Key Technology announces Fiscal 2015 Q2 Financial Results

Key Technology announces Fiscal 2015 Q2 Financial Results
April 30, 2015
Key Technology, Inc. (NASDAQ: KTEC) announced today sales and operating results for its fiscal 2015 second quarter, ended March 31, 2015.

Second Quarter Overview

Net sales for the three months ended March 31, 2015 totaled $21.6 million, compared to $31.6 million recorded in the corresponding quarter last year. The Company reported a net loss for the quarter of $1.9 million, or $0.31 per diluted share, compared to a net loss of $0.7 million, or $0.11 per diluted share, in the same period a year ago.

The gross profit for the second quarter of fiscal 2015 was $5.7 million, compared to $10.3 million in the corresponding period last year. As a percentage of net sales, gross profit was 26.4% and 32.5% in the second quarter of fiscal 2015 and 2014, respectively. Operating expenses for the quarter ended March 31, 2015 were $8.6 million, or 39.8% of net sales, compared to $11.2 million, or 35.5% of net sales, in the same quarter last year.

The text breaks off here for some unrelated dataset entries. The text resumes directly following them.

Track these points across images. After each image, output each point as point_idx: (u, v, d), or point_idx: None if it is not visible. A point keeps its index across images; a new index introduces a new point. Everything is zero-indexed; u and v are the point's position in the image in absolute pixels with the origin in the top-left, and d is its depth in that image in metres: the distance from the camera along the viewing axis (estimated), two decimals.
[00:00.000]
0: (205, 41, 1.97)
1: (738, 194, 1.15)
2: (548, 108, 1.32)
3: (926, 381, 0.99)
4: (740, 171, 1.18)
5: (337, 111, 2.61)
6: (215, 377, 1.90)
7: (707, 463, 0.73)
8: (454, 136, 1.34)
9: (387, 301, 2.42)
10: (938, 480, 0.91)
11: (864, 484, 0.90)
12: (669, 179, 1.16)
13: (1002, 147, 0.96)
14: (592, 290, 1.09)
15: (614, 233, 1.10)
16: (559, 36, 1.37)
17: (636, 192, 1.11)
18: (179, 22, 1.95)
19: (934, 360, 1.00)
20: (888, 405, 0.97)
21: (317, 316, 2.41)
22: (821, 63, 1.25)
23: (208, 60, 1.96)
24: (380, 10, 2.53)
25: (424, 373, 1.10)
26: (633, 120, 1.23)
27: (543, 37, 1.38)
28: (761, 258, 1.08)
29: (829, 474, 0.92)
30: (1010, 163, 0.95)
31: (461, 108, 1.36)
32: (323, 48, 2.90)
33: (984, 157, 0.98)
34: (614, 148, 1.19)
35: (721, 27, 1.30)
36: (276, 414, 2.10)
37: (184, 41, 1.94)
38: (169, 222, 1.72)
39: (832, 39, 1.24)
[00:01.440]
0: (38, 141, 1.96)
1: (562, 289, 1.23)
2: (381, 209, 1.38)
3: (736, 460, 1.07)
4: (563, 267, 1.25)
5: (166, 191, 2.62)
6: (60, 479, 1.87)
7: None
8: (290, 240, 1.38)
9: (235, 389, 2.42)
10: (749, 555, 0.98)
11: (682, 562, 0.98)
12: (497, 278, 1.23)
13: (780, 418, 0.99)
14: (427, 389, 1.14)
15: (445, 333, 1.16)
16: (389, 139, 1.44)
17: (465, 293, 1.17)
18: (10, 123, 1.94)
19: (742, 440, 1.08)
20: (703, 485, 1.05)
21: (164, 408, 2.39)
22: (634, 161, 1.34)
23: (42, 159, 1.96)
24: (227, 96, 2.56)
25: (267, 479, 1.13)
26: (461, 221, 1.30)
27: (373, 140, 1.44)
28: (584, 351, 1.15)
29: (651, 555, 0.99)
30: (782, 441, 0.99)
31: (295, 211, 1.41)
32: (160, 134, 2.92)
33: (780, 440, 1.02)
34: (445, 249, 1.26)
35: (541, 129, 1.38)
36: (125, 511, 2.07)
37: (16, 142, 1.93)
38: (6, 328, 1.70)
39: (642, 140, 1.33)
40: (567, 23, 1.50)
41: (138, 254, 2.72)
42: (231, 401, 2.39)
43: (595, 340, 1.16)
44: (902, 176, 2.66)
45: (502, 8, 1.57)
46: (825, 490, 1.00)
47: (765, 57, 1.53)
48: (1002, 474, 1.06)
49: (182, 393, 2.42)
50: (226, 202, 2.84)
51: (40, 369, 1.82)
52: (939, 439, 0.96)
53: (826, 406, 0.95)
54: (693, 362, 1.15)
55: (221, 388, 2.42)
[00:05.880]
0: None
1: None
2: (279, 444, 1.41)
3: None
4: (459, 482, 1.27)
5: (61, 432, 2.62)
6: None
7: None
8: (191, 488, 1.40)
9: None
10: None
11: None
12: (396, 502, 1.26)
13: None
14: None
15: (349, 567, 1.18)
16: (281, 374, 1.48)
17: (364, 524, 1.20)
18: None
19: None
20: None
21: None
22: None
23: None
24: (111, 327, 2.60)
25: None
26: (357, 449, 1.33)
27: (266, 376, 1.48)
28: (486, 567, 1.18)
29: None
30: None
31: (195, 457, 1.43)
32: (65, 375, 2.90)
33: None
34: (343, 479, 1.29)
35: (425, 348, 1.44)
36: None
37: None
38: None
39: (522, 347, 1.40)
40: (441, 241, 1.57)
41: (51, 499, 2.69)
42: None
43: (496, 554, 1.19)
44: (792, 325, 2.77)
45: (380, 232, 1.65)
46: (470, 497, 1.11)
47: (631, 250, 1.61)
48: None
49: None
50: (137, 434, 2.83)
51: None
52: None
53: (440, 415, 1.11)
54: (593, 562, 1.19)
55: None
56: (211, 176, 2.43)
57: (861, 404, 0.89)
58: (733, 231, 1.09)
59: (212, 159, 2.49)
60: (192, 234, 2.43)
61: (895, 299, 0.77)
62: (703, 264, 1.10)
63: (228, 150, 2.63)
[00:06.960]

Six Month Year-to-Date Overview

Net sales for the six months ended March 31, 2015 were $41.7 million, compared with $54.3 million for the comparable period in fiscal 2014. The Company reported a net loss for the fiscal 2015 six-month period ended March 31, 2015 of $3.8 million, or $0.60 per diluted share, compared to a net loss of $3.3 million, or $0.53 per diluted share, for the corresponding six-month period in fiscal 2014.

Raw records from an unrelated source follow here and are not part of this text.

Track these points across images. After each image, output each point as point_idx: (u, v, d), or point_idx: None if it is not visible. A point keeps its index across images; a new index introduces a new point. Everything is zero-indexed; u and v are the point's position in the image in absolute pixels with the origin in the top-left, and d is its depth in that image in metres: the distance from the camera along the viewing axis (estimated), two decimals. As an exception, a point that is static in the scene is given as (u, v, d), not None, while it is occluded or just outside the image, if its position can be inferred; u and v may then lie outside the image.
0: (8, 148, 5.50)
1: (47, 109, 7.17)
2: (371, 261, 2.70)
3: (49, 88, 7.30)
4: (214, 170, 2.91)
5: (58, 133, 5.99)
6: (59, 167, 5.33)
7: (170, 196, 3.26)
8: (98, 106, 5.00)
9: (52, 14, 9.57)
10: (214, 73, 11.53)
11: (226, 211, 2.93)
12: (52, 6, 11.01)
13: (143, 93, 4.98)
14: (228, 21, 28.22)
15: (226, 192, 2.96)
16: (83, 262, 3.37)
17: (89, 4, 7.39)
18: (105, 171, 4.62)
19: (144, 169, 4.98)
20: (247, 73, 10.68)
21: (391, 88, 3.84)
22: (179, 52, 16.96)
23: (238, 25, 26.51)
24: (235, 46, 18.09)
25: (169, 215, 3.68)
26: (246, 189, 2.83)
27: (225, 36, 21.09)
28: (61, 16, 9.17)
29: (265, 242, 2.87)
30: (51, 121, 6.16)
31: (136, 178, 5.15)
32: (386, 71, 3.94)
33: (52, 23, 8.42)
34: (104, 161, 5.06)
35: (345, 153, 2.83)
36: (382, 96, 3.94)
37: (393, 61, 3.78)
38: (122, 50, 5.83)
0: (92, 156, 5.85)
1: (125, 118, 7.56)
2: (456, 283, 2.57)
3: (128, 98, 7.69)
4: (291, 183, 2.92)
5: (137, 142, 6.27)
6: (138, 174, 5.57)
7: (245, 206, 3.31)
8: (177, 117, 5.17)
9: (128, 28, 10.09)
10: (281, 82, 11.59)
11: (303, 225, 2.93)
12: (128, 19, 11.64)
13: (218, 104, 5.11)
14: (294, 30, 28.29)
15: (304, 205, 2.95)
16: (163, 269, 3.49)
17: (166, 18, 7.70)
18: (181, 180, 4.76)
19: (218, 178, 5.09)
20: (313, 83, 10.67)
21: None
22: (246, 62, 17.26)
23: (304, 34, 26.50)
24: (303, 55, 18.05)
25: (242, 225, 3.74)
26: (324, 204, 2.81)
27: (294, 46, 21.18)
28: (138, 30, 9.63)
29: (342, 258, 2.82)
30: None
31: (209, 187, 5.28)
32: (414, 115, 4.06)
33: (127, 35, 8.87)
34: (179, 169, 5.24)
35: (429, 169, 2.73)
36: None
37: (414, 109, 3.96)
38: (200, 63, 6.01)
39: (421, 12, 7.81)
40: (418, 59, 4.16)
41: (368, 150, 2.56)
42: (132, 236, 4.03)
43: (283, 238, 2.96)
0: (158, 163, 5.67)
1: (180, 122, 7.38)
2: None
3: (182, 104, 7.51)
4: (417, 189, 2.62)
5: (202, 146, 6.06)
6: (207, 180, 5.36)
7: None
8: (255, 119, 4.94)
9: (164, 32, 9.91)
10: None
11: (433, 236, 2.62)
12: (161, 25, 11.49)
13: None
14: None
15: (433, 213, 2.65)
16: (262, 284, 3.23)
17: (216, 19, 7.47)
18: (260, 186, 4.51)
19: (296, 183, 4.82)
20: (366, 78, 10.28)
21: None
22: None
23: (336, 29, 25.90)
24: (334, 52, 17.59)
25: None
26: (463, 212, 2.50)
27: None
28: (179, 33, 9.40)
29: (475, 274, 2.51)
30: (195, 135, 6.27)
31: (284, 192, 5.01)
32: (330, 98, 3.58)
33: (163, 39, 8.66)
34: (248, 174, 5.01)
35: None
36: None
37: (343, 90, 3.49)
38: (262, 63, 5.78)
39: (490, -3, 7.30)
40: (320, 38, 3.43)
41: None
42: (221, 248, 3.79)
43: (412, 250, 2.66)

For the six-month period ended March 31, 2015, gross profit was $11.2 million, compared to $16.4 million for the same six-month period of fiscal 2014, or 26.8% and 30.3% of net sales, respectively. Operating expenses for the six-month period ended March 31, 2015 were $17.3 million, or 41.5% of net sales, compared to $21.3 million, or 39.2% of net sales, for the corresponding period of fiscal 2014.

Jack Ehren, President and CEO:

“The net loss in the second quarter and year-to-date was larger than originally expected due to workforce reduction-related costs, and customer delays resulting in lower orders and net sales. In the second quarter of fiscal 2015, we incurred approximately $420,000 in costs associated with a workforce reduction, of which approximately 60% was recorded in operating expenses. The payback on these costs through future savings is expected to occur during the third quarter of fiscal 2015. In view of significant customer order and related shipment delays, and the net loss in the first half of the fiscal year, the Company no longer expects to be profitable in fiscal 2015.”

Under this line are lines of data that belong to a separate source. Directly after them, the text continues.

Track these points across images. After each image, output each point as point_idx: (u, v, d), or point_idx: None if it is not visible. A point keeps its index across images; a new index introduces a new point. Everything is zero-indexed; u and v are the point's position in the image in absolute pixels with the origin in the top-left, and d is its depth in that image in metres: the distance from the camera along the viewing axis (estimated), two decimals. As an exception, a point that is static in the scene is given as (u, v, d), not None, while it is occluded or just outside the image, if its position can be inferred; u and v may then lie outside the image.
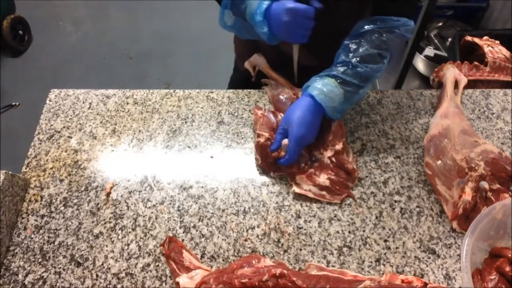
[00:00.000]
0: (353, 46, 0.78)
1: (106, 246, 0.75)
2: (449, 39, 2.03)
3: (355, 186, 0.82)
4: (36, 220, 0.78)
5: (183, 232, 0.76)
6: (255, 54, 1.00)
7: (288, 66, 0.93)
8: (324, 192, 0.80)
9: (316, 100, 0.77)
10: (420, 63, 2.11)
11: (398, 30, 0.78)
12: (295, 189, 0.80)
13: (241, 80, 1.13)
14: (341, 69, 0.77)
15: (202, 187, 0.83)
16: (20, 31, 2.56)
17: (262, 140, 0.82)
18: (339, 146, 0.82)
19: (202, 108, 0.96)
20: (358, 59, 0.77)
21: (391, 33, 0.78)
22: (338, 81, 0.77)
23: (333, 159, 0.82)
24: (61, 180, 0.84)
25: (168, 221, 0.78)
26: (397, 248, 0.74)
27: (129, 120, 0.94)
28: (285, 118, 0.81)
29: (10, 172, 0.77)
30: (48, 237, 0.76)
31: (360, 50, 0.77)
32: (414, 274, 0.71)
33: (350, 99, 0.79)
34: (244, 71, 1.04)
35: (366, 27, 0.78)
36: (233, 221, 0.78)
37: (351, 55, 0.78)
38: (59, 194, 0.82)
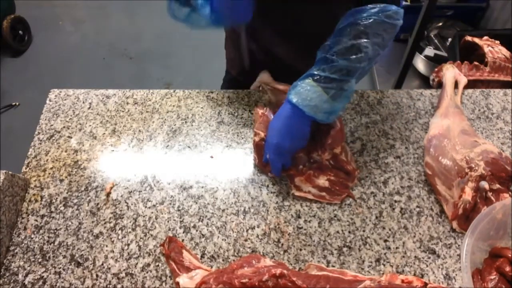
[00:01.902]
0: (329, 43, 0.75)
1: (106, 246, 0.75)
2: (449, 39, 2.03)
3: (355, 186, 0.82)
4: (36, 220, 0.78)
5: (183, 232, 0.76)
6: (260, 73, 0.99)
7: (284, 70, 0.93)
8: (323, 193, 0.80)
9: (293, 103, 0.73)
10: (420, 63, 2.11)
11: (376, 17, 0.73)
12: (295, 192, 0.80)
13: (233, 83, 1.14)
14: (318, 66, 0.75)
15: (202, 187, 0.83)
16: (20, 31, 2.56)
17: (257, 139, 0.82)
18: (337, 150, 0.82)
19: (202, 108, 0.96)
20: (335, 53, 0.73)
21: (368, 21, 0.73)
22: (315, 78, 0.73)
23: (331, 161, 0.82)
24: (61, 180, 0.84)
25: (168, 221, 0.78)
26: (397, 248, 0.74)
27: (129, 120, 0.94)
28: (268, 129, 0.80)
29: (10, 172, 0.77)
30: (48, 237, 0.76)
31: (336, 45, 0.74)
32: (414, 274, 0.71)
33: (337, 97, 0.74)
34: (236, 75, 1.04)
35: (343, 22, 0.76)
36: (233, 221, 0.78)
37: (328, 51, 0.75)
38: (59, 194, 0.82)
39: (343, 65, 0.73)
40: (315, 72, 0.74)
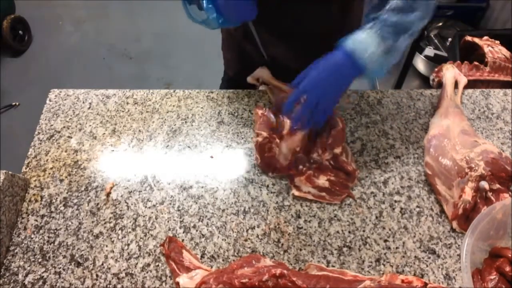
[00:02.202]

“Our lower than historical gross margin percentage for the second quarter and year-to-date resulted primarily from facility under-utilization related to lower net sales and production levels, and less favorable product mix. We continue to manage our overall cost structure and, as a result, our total operating expenses have continued to decline significantly in all functional areas, compared to the prior fiscal year.”

Orders and Backlog

Key's backlog at the end of the second quarter of fiscal 2015 was $32.2 million, compared to $30.8 million one year ago. New orders received during the second quarter were $25.1 million, compared to $25.5 million in the corresponding period last year. New orders for the six months ended March 31, 2015 were $55.6 million, compared to $59.6 million for the corresponding period in fiscal 2014.

Jack Ehren:

“While total orders for fiscal 2015 second quarter and year-to-date did not reach expectations, European orders in euros approached record quarterly levels with several strategic wins, most notably in the potato market. The exchange rate, however, negatively affected the U.S. dollar equivalent of overall European orders due to the strengthening of the U.S. dollar throughout the quarter. In addition, there have been several significant opportunities, primarily in North America, that have been delayed by customers until later in fiscal 2015, and potentially into fiscal 2016. Subject to any further negative effects of exchange rate fluctuations and customer order delays, we continue to believe that it remains reasonable for Key to achieve year-over-year double-digit bookings growth in fiscal 2015.”
Conclusion

Ehren concluded, “We remain confident in the foundation we are building, and in leveraging the investments we made in 2013 through 2015 to propel anticipated profitable growth and increased shareholder value in the future. We continue to receive supportive and encouraging feedback from our strategic partners who are field-testing our new developments, and we continue to expect to bring our new developments to the market in late fiscal 2015.”